Cioè,il già sperimentato strumento della white list e black list, racchiuso in una trentina di pagine fitte che non lasciano equivoci, ben ordinate in capitoli che elencano i siti istituzionali, del trasporto, bancari, assicurativi, informazione e stampa, informatica, istruzione, industrie e varie.
Vi si trova un mix di inspiegabile,di incomprensibile,ma anche di inaccettabile discriminazione politica vera e propria.
Solo qualche esempio.
E’ inspiegabile perchè si trovino nell’elenco degli “ammessi” i siti stampa del Resto del Carlino e Rimini Info, mentre tra gli “inibiti” ci sia l’Avanti, la Nuova Ferrara e Telestense!
Incomprensibile perchè nell’elenco dei buoni si trova l’Università di Ferrara e manchino tutti gli altri atenei emiliano-romagnoli.
Così come l’esclusione del sito dplmodena.it / Dottrina per il Lavoro.
Ancor peggio, sarebbe necessario chiedere ragioni per l’iscrizione tra gli inibiti, del Gruppo Hera ed – al limite della stupida provocazione – il sito del Sistema Informativo Appalti della Regione Emilia-Romagna!

Ci soffermiamo sui tratti dell’inaccettabile discriminazione sindacale oltre che di miopìa culturale e professionale.
Nella white list dei siti istituzionali (!?) compaiono le sigle sindacali della UIL ed UGL, mentre nella lista nera dei siti inibiti compaiono CGIL e CISL !
Ma è immaginabile che dopo lo sciopero generale dello scorso 12 dicembre indetto da Cgil e Uil, con la tardiva adesione di Ugl, l’acume del Generale di Squadra Aerea firmatario della Direttiva, porti ad una fulminea riconsiderazione e riscrittura delle liste.
Roba da guerra fredda!
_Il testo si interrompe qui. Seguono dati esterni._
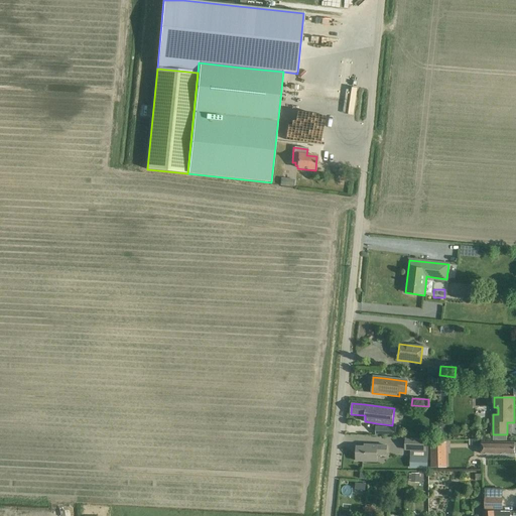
[(396,427),(376,426),(376,435),(396,435),(396,427)]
Cosa e Chi ne risponde?
Ma in mezzo a tanto pressapochismo retrò ed avversioni per il mondo sindacale, c’è di peggio nel mirare e colpire chirurgicamente le poche ma forti voci dell’Associazionismo democratico, radicato nel mondo militare, sostenuto e seguito da migliaia e migliaia di lavoratori con le stellette.
Sono infatti inibiti i siti de “Il nuovo giornale dei militari” e delle Associazioni che da anni – con il convinto sostegno del sindacato – si battono per la maggior democratizzazione dei Corpi dello Stato e la riforma della Rappresentanza Militare, essendo il nostro Paese uno dei pochi in Europa che non riconosce il diritto di libera associazione e della giusta sindacalizzazione dei militari.
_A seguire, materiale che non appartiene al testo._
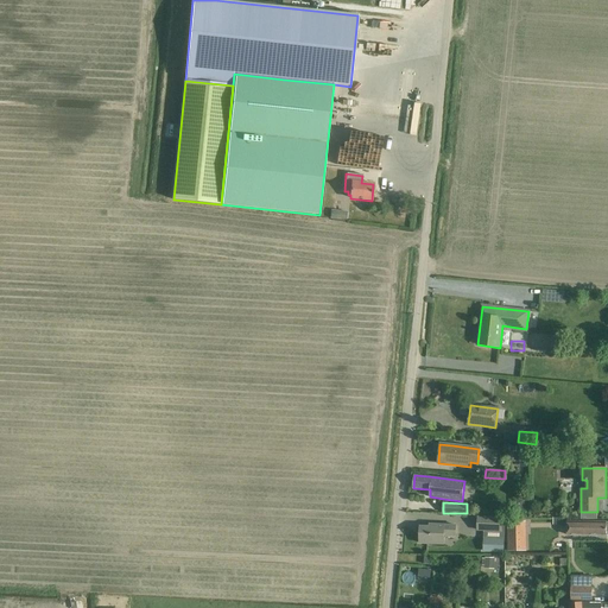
[(479,517),(477,530),(485,531),(483,538),(493,538),(505,539),(506,518),(502,518),(479,517)]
Vengono infatti “oscurati” i siti di “Militari-Assodipro” e di “Ficiesse“, l’importante e forte associazione  democratica che organizza migliaia di operatori della Guardia di Finanza e liberi cittadini.
E’ evidente l’obiettivo censorio e discriminatorio di alcuni massimi vertici militari, nel più evidente spregio delle fondamentali garanzie costituzionali.

E’ urgente e necessario per Governo e Parlamento, da domani, intervenire per bloccare e correggere simili distorsioni. Avviando poi un autentico ed altrettanto urgente percorso “riformatore ed europeo” che estenda al cittadino/operatore militare i più sostanziali ed ineludibili diritti.
Come Cgil e come Associazione Ficiesse-Finanzieri e Cittadini, auspicabilmente insieme alle altre confederazioni sindacali, non faremo mancare la nostra denuncia e rafforzamento delle iniziative.